Debra started her career in a hospital in Traralgon, and worked stints at The Alfred and The Royal Women’s hospitals before joining the Royal Children’s Hospital in the momentous year of 1986. It was the time of the 50-day strike involving en masse walk-outs of ANMF members working in public sector hospitals throughout Victoria. This landmark industrial action prompted Debra to join the union and later, to become a Job Rep.

The strike brought home to Debra the strength of the union; that ‘union’ means exactly that – members acting as one to stand up for their rights as workers.

‘In 1986, nurses had definitely, definitely had enough,’ Debra said. ‘They stood together and I think it got better over the years. Nurses are now starting to realise we’re not going be stood on and treated as second-class citizens in our work, and are starting to be more proactive.

‘I’m a little concerned that some of the younger ones who are coming into the profession now and have never fought for the conditions are taking them for granted.
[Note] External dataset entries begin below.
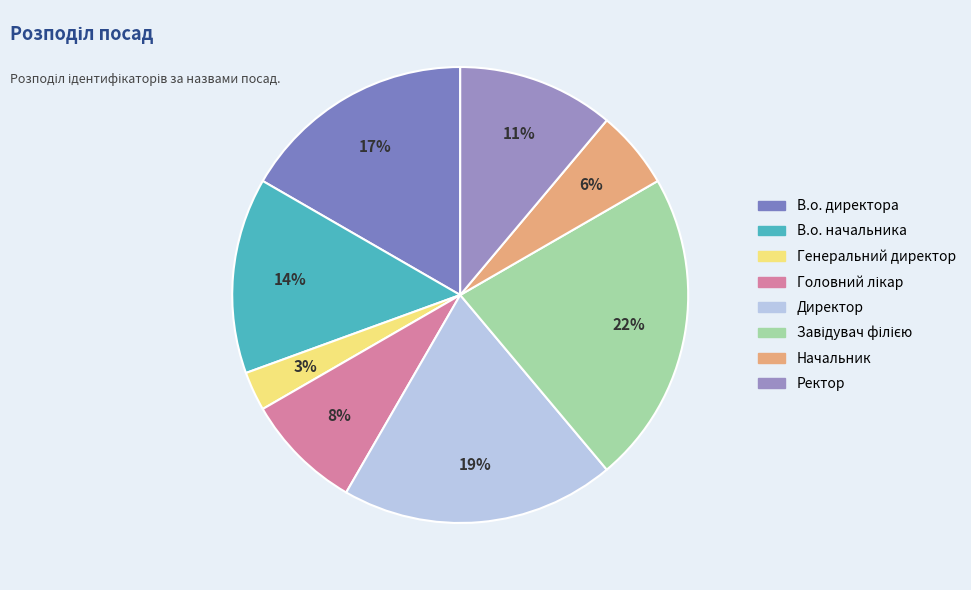

The Генеральний директор slice represents 3% of the pie. True or false?

True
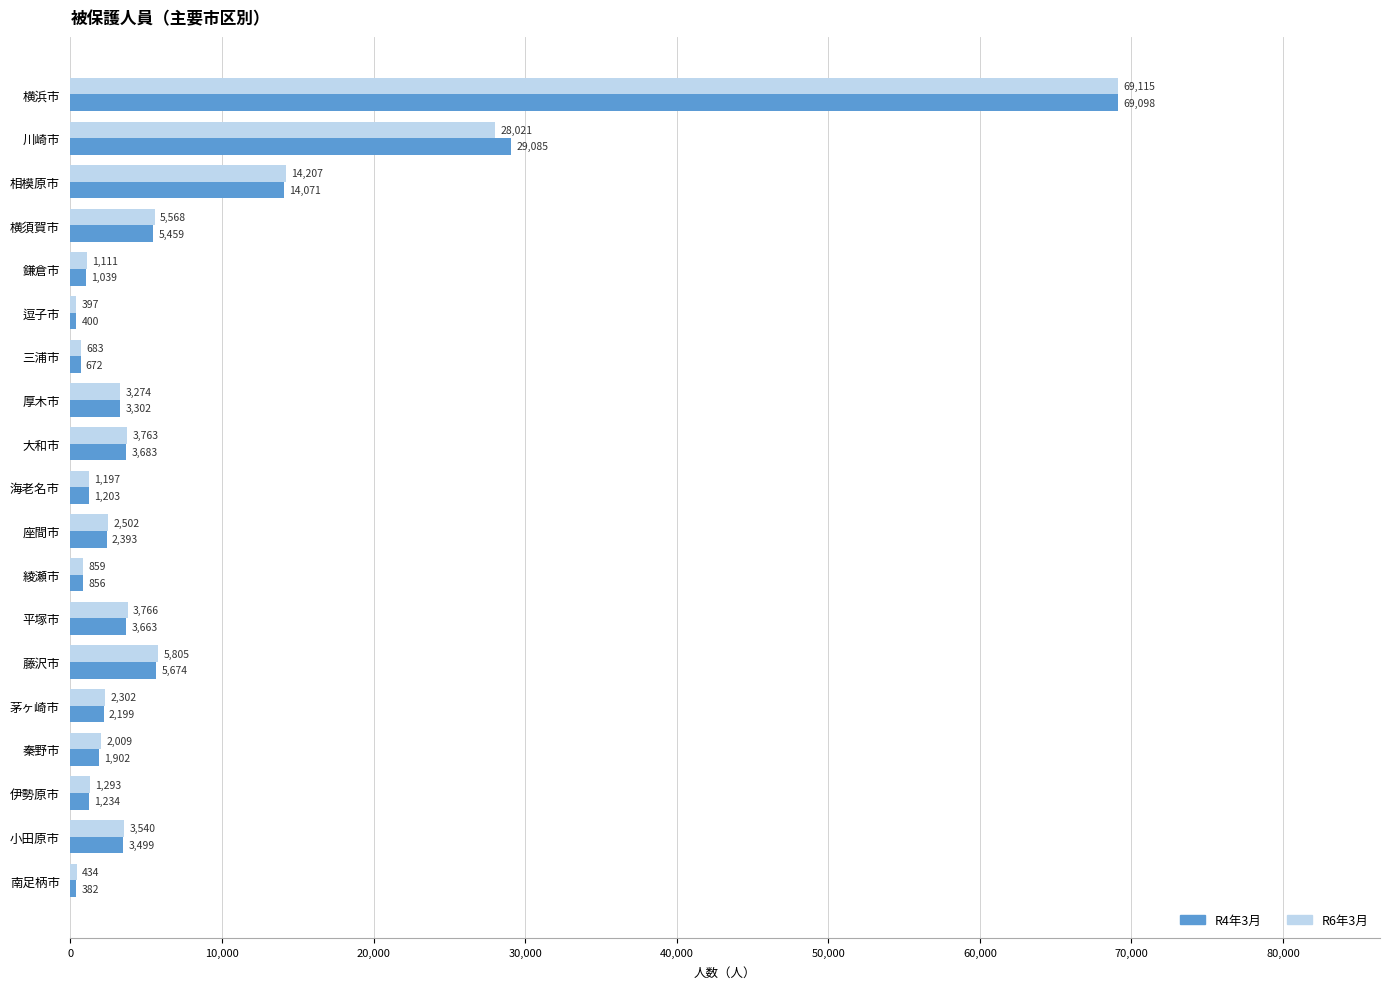

The R4年3月 series shows 2393 at 座間市. True or false?

True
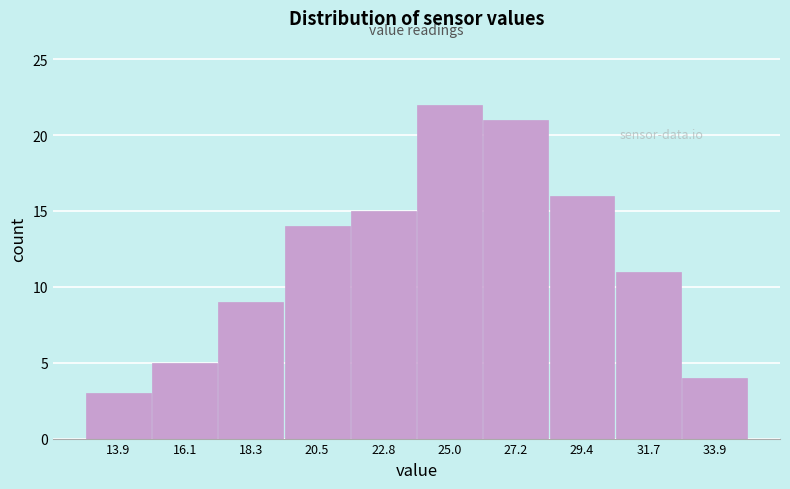

Over which range of the x-axis is the bar tallest?

24.0 to 26.0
I don’t want the situation to go backwards.’

As a Job Rep, Debra said she is surprised at the number of nurses and midwives who do not realise what their entitlements are under the enterprise agreement.

‘They don’t realise what they should be paid for their shifts, what their allowances are, their weekend penalties…I just think, you work hard enough, you’re a professional, and you are entitled to these ‘extras’, so to speak and these good conditions.’

Debra cites as one example a nurse who came to her with a query about the amount she had been paid for working over Easter. The result was that the nurse not only received payment according to her entitlement under the enterprise agreement but all the nursing staff’s Easter payments were checked and rectified.

It’s important to not become complacent about pay and conditions, Debra said.

‘It’s not just about us, it’s also for the patients. If we have good conditions, the patients have good conditions.’